*Texto fornecido*.
╭──

A bibliografia de Balandier inclui 27 livros, além de trabalhos que envolvem ficção, multimídia, crítica, organização de coletâneas, participação no comitê editorial do legendário Cahiers Internationaux de Sociologie, este último de 1965 a 2012.

Originalmente publicado em 2013 na França, O social em tempos de incerteza faz um balanço de ideias, esperanças, utopias, desacordos e desafios de Balandier. Trata-se de uma homenagem, um reconhecimento tardio à grandeza de seu pensamento. Dividido em duas partes: a primeira, que leva o nome do livro, contém onze ensaios de amplo espectro, que nos levam aos territórios por vezes áridos das ciências humanas, a seus fundadores, às bases filosóficas das ciências sociais. São 52 textos agrupados em nove macrotemas; a segunda – Crônicas – inclui artigos e resenhas publicados no Le Monde, que podem ser lidos ao sabor do desejo do leitor.

 


Georges Balandier. Foto: Georges Seguin (Wikipédia / CC)

╰──

*Tarefas a realizar*.
1: Segundo o texto sobre Georges Balandier, o livro O social em tempos de incerteza faz um balanço de quais coisas? Liste todas.
2: Escreva a continuação do texto sobre Georges Balandier a partir do ponto em que ele para.
As linhas que vêm a seguir não são necessárias.

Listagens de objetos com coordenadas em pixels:
╭──

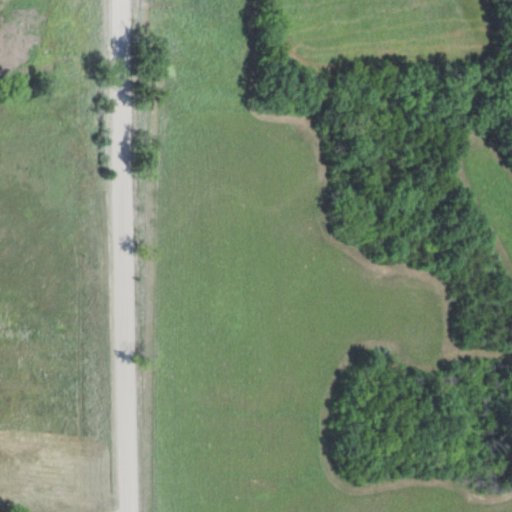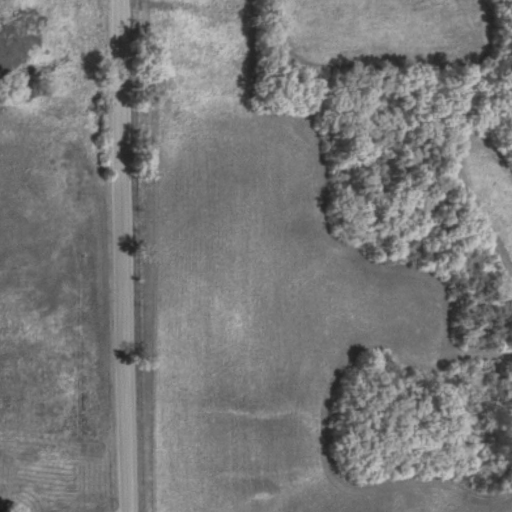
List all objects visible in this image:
crop: (388, 31)
crop: (485, 221)
road: (123, 256)
crop: (277, 325)
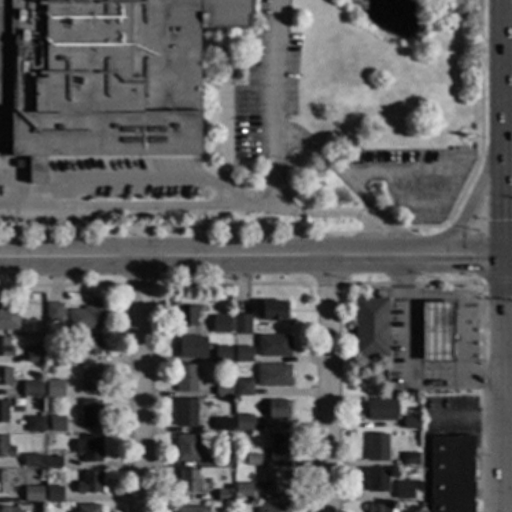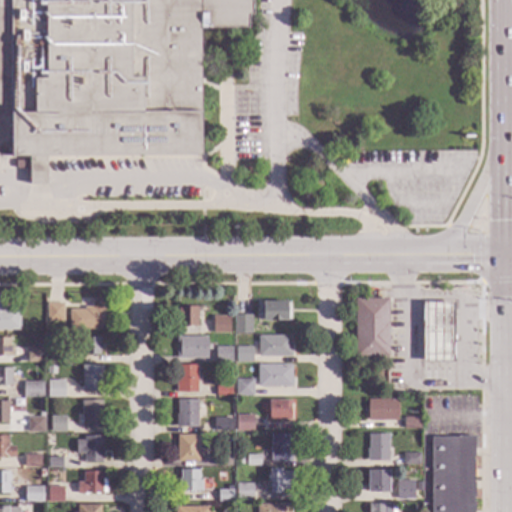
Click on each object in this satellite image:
road: (505, 30)
road: (277, 65)
building: (103, 76)
building: (103, 77)
road: (480, 117)
road: (276, 170)
road: (139, 180)
road: (18, 184)
road: (347, 186)
road: (35, 201)
road: (138, 209)
road: (345, 215)
road: (464, 217)
road: (455, 226)
road: (477, 227)
road: (503, 255)
road: (256, 259)
traffic signals: (503, 260)
road: (480, 274)
building: (273, 311)
building: (53, 312)
building: (275, 312)
building: (54, 313)
building: (186, 315)
building: (7, 316)
building: (87, 317)
building: (186, 317)
building: (8, 318)
building: (86, 318)
road: (466, 323)
building: (241, 324)
building: (220, 325)
building: (220, 325)
building: (241, 325)
building: (370, 328)
building: (370, 328)
building: (436, 332)
building: (437, 332)
building: (90, 346)
building: (90, 346)
building: (273, 346)
building: (273, 347)
building: (5, 348)
building: (5, 348)
building: (190, 348)
building: (191, 348)
building: (34, 355)
building: (34, 355)
building: (222, 355)
building: (222, 355)
building: (242, 355)
building: (243, 355)
road: (412, 359)
building: (50, 370)
building: (273, 376)
building: (273, 376)
building: (5, 377)
building: (5, 377)
building: (91, 378)
building: (90, 379)
building: (185, 379)
building: (185, 379)
road: (139, 385)
road: (331, 386)
building: (243, 388)
building: (243, 388)
building: (32, 389)
building: (32, 389)
building: (54, 389)
building: (55, 389)
building: (221, 391)
building: (222, 391)
building: (278, 410)
building: (381, 410)
building: (381, 410)
building: (278, 411)
building: (3, 412)
building: (3, 412)
building: (90, 414)
building: (185, 414)
building: (185, 414)
building: (90, 415)
building: (242, 422)
building: (243, 423)
building: (410, 423)
building: (34, 424)
building: (56, 424)
building: (57, 424)
building: (34, 425)
building: (221, 425)
building: (221, 425)
building: (418, 425)
building: (5, 448)
building: (186, 448)
building: (279, 448)
building: (376, 448)
building: (376, 448)
building: (6, 449)
building: (89, 449)
building: (89, 449)
building: (187, 449)
building: (279, 449)
building: (410, 458)
building: (222, 459)
building: (239, 460)
building: (253, 460)
building: (410, 460)
building: (31, 461)
building: (252, 461)
building: (31, 462)
building: (54, 462)
building: (54, 462)
building: (41, 473)
building: (451, 474)
building: (451, 474)
building: (188, 481)
building: (188, 481)
building: (278, 481)
building: (377, 481)
building: (278, 482)
building: (377, 482)
building: (4, 483)
building: (4, 483)
building: (89, 483)
building: (91, 484)
building: (418, 486)
building: (404, 490)
building: (404, 490)
building: (243, 492)
building: (243, 492)
building: (54, 494)
building: (33, 495)
building: (33, 495)
building: (54, 495)
building: (224, 496)
building: (224, 496)
building: (86, 508)
building: (272, 508)
building: (272, 508)
building: (378, 508)
building: (378, 508)
building: (8, 509)
building: (9, 509)
building: (87, 509)
building: (190, 509)
building: (190, 509)
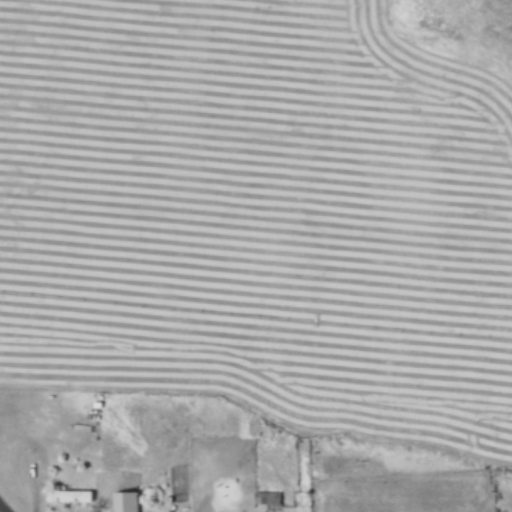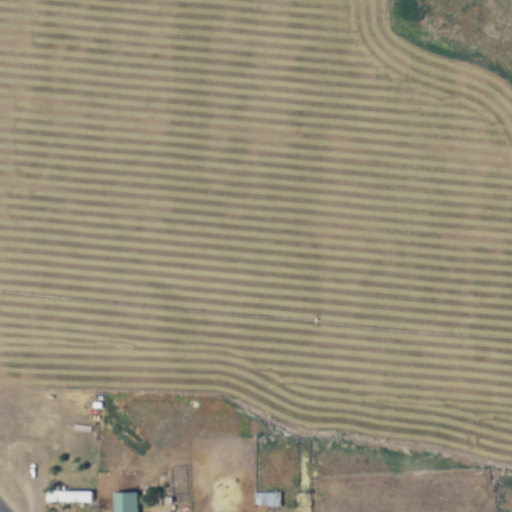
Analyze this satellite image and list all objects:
crop: (257, 254)
building: (67, 494)
building: (67, 496)
building: (266, 499)
building: (124, 502)
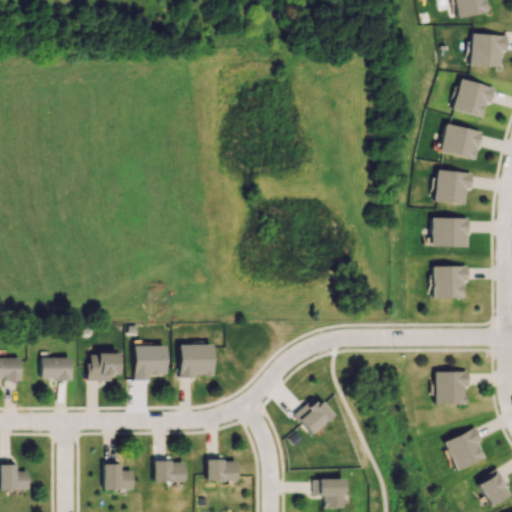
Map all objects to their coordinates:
building: (465, 7)
building: (467, 7)
building: (483, 48)
building: (483, 48)
building: (468, 96)
building: (468, 97)
building: (456, 141)
building: (457, 141)
building: (448, 185)
building: (447, 186)
building: (445, 231)
building: (445, 231)
building: (444, 280)
building: (445, 280)
road: (502, 282)
road: (501, 322)
road: (338, 324)
road: (491, 335)
road: (502, 347)
road: (416, 348)
building: (191, 359)
building: (192, 359)
building: (145, 360)
building: (145, 360)
building: (98, 365)
building: (98, 365)
building: (51, 367)
building: (8, 368)
building: (52, 368)
building: (7, 369)
building: (446, 385)
road: (258, 386)
building: (446, 387)
building: (308, 413)
road: (249, 414)
building: (308, 414)
road: (50, 420)
road: (354, 426)
road: (167, 431)
park: (381, 431)
road: (64, 433)
road: (51, 447)
building: (460, 447)
building: (460, 448)
road: (266, 454)
road: (279, 456)
road: (65, 466)
building: (217, 469)
building: (164, 470)
building: (217, 470)
building: (165, 471)
building: (111, 476)
building: (10, 477)
building: (10, 477)
building: (112, 477)
building: (489, 485)
building: (489, 486)
building: (325, 490)
building: (325, 491)
building: (509, 510)
building: (509, 510)
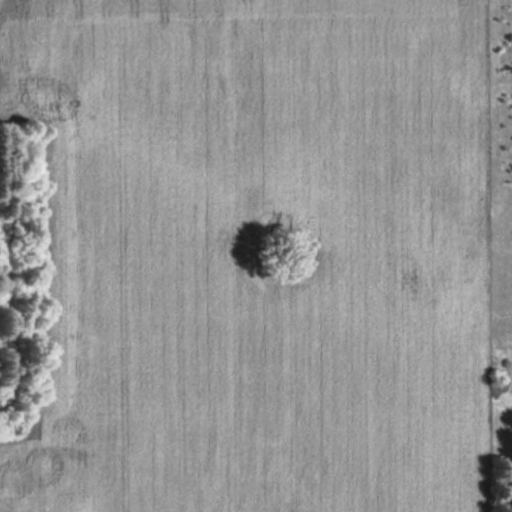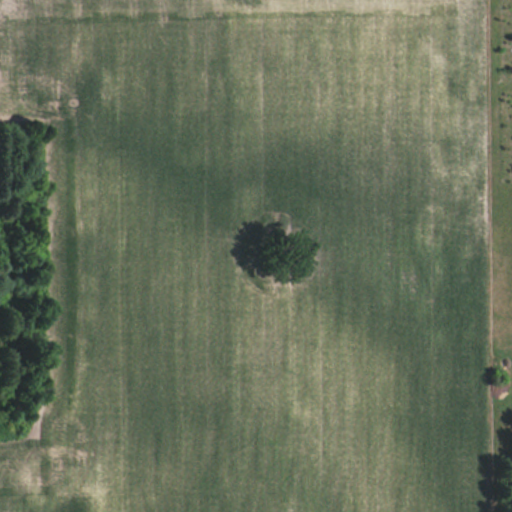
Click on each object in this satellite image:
crop: (250, 256)
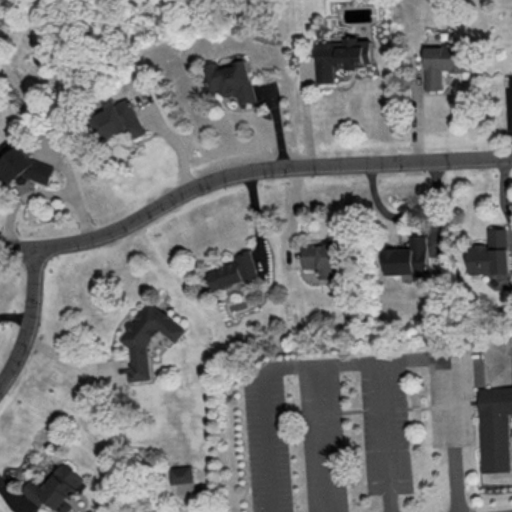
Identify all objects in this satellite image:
building: (341, 55)
building: (443, 61)
building: (231, 79)
building: (118, 118)
building: (23, 166)
road: (262, 168)
road: (503, 187)
road: (403, 215)
road: (257, 222)
road: (14, 246)
building: (490, 253)
building: (408, 256)
building: (322, 258)
building: (232, 270)
road: (26, 317)
building: (148, 337)
road: (368, 359)
road: (70, 360)
building: (495, 427)
building: (495, 429)
building: (181, 473)
building: (56, 487)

╰──

*Respostas por tarefa*.
1: Ideias, esperanças, utopias, desacordos e desafios de Balandier.

2:
Há destaques importantes. Jean-Jacques Rousseau é um deles, pois seu pensamento está inexoravelmente ligado à política. Fonte constante da desigualdade dos homens, ela amplia exclusões, mal-estares. Com suas máquinas inteligentes e saberes globalizados, a desregulação tomou conta do planeta, e a governança caiu nas mãos dos tiranos da sociopolítica. Essa constatação do autor requer, porém, um retorno histórico ao Iluminismo e, claro, a Émile Durkheim, o grande educador da República, responsável pelo advento da Sociologia como ciência. É preciso resolver antagonismos e contradições entre autonomia privada e pertencimentos comunitários, para que a uniformização da globalização não tome conta de tudo e de todos. A tríade fundadora – Durkheim, Max Weber e Karl Marx – tem de ser constante e criticamente revisitada para iluminar o sentido do presente.

O que está em jogo é o predomínio da razão diante da polifonia de afetos, emoções, desejos, faltas. Empiria ou teoria, eis a questão. A pergunta O que é a sociologia? permanece em aberto. É preciso transgredir para abalar o conforto das certezas. O pensamento sistêmico avançou, mas o sistemismo emperrou a complexidade das análises e impediu a compreensão dos conflitos, contradições e paradoxos.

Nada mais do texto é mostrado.